POPULAR HEALING HERBS
Anise hyssop: Promotes good digestion and strengthens the heart, as well as reduces fever, lowers stress, eases anxiety and relieves cold symptoms. Plant in full sun to light shade in well-drained soil. Its oblong, deep-green leaves taste like licorice. Grows about three to four feet tall.
Chamomile: Helps calms nerves and soothes an irritated stomach. Plant in full sun with well-drained and evenly moist soil. When its pretty yellow and white flowers bloom in early to midsummer, they can be made into tea. Grows about three to 12 inches tall.
Ginger: Reduces blood lipids, improves circulation to the heart, lowers blood pressure, removes gallstones, reduces inflammation and alleviates pain. Plant in well-drained moist soil with plenty of indirect sunlight.

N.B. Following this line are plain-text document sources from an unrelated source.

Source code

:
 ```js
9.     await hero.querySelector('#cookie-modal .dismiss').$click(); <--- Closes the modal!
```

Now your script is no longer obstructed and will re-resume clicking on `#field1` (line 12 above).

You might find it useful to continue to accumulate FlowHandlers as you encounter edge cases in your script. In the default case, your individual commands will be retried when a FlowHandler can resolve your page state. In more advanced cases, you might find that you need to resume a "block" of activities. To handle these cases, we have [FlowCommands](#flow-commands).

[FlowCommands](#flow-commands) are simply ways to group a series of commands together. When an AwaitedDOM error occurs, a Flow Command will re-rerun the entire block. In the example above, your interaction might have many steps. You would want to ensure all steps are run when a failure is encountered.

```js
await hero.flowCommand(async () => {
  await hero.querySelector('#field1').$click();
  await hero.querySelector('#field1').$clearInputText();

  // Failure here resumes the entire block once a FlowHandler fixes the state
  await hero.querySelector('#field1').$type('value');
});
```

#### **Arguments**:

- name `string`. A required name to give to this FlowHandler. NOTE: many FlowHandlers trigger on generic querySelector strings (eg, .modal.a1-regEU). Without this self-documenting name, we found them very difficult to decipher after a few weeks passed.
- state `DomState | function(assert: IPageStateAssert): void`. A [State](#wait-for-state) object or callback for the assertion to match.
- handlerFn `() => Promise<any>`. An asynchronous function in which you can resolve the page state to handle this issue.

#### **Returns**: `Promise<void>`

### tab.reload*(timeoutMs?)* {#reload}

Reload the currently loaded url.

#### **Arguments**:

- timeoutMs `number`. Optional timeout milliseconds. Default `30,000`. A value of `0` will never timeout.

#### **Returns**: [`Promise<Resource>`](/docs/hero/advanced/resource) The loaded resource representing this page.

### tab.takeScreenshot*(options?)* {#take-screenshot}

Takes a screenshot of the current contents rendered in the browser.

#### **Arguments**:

Ginger has long, narrow, glossy green leaves, but it’s the root that’s used for tea and seasoning. Grows about two to four feet tall.
Lemon verbena: Relieves digestive-track spasms and strengthens the nervous system, as well as reduces fevers. Plant in full sun in well-drained soil. The plant has narrow leaves and small white flowers, but the leaves are used in teas. Grows several feet tall.
Parsley: Helps freshen the breath and neutralize indigestion. Plant in an area with plenty of sun. Parsley leaves are dark green, and you may chew them or use them for tea. Grows 9 to eighteen inches tall and spreads about six to nine inches.
Peppermint: Has antibacterial effects and helps combat excessive stomach acid. You may also rub the oil from the plant on your forehead and temples for headache relief. Plant in an area that is partly sunny and partly shady. Pick the large, outside leaves for your tea, as it encourages more growth. Grows about two feet tall.
Pineapple sage: Aids in digestion and helps with heartburn and balancing the nervous system. Produces tubular red flowers that are edible but use the leaves for tea. Grows several feet tall.
Rosemary: A digestive aid and good decongestant. Plant in full sun or light afternoon shade. Does best outdoors in well-drained soil. Sprigs and leaves of its fragrant blue-green, needlelike foliage can be made into tea. Grows three to four feet tall.
Yarrow: Stimulates appetite and helps stomach cramps, flatulence, gastritis, gallbladder and liver problems. Plant in full sun and well-drained soil. Use the feathery leaves to make the tea. Grows three feet tall and about two feet wide.
Caution: Your current medications and physical condition should be considered before using any herb. Always check with your healthcare professional first.